Per cui ogni partito (che, alla lettera, ha da fare con il ‘prender parte’…) deve essere riconoscibile per i valori che intende rappresentare, per essere consapevolmente scelto. La riconoscibilità ha da fare con l’identità. Che, dopo Pirandello, è divenuta un problema. E, nella società complessa e della comunicazione on-line, una tragedia. Con cui occorre misurarsi. Sapendo che l’identità non è concepibile in termini statici e di eredità storica, ma in termini dinamici e, quindi, in termini di progettazione del futuro. Cioè di programmi. Che nella società complessa non saranno concepibili come il Manifesto dei Comunisti che faceva riferimento al concetto di ‘classe’. Però, dovranno avere alcuni punti fermi intesi come valori. Perché se accettiamo la teoria del continuo movimento della società, degli uomini, delle cose senza un punto di riferimento, non avremo una società, una comunità, uno stato, una qualsiasi organizzazione… Tutto si muove? Impossibile accorgesene. E gli uomini, credo, siamo ancora fatti in modo tale che soffriamo la paura del vuoto in termini di vertigine e di nevrosi diffusa e di depressione e di stress e anche di burn-out. Per cui le sofferenze dell’età moderna, l’adesione di tanti a credi religiosi, e l’incapacità degli stati di garantire ‘sicurezza’ (che non può essere totalmente con-fusa con la lotta contro il terrorismo).
Mi pare, quindi, insopprimibile il problema dell’identità in termini di riconoscibilità. Che non si può inventare dall’oggi al domani. Come purtroppo avviene con i ‘nuovi partiti’.

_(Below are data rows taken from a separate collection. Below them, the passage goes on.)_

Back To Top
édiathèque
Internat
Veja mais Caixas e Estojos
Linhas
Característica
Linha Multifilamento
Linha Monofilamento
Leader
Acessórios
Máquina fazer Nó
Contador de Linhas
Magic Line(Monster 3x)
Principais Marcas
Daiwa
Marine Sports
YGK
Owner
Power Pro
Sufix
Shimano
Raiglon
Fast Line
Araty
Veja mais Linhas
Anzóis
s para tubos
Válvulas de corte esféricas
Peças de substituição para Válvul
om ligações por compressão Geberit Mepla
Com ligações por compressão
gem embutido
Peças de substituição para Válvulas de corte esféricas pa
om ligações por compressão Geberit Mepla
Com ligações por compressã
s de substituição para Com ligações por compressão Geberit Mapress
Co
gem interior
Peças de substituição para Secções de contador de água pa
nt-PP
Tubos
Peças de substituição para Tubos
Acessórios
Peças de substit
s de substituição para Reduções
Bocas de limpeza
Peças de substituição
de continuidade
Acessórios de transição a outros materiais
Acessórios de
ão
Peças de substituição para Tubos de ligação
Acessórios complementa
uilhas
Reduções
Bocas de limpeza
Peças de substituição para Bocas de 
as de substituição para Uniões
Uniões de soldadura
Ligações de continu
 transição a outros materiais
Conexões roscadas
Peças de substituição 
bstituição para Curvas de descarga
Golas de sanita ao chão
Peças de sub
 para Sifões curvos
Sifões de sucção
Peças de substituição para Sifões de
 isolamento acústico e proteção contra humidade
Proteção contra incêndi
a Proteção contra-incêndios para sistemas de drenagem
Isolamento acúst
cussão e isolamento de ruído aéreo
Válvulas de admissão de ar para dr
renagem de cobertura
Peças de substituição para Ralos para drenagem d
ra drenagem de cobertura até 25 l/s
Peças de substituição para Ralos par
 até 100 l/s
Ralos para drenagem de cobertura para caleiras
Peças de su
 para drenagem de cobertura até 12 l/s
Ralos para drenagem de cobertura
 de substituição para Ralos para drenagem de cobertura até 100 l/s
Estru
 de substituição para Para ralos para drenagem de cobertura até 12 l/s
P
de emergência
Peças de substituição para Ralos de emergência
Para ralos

Che dire del nascituro Partito Democratico? E’ una cosa importante. Però! Perché i fondatori hanno così tanta paura degli ideali del socialismo e della laicità dello stato? Giustamente non dobbiamo regalare il Paese a una destra arruffona. Non potranno, però, dormire sonni tranquilli quanti pensano di stabilizzare il Paese facendolo governare dalla Conferenza Episcopale…
Perché fare soffrire dentro questo partito nuovo gli uomini e le donne che pensano allo stato laico e sognano il socialismo?
Non sarebbe stato più opportuno pensare a una Confederazione?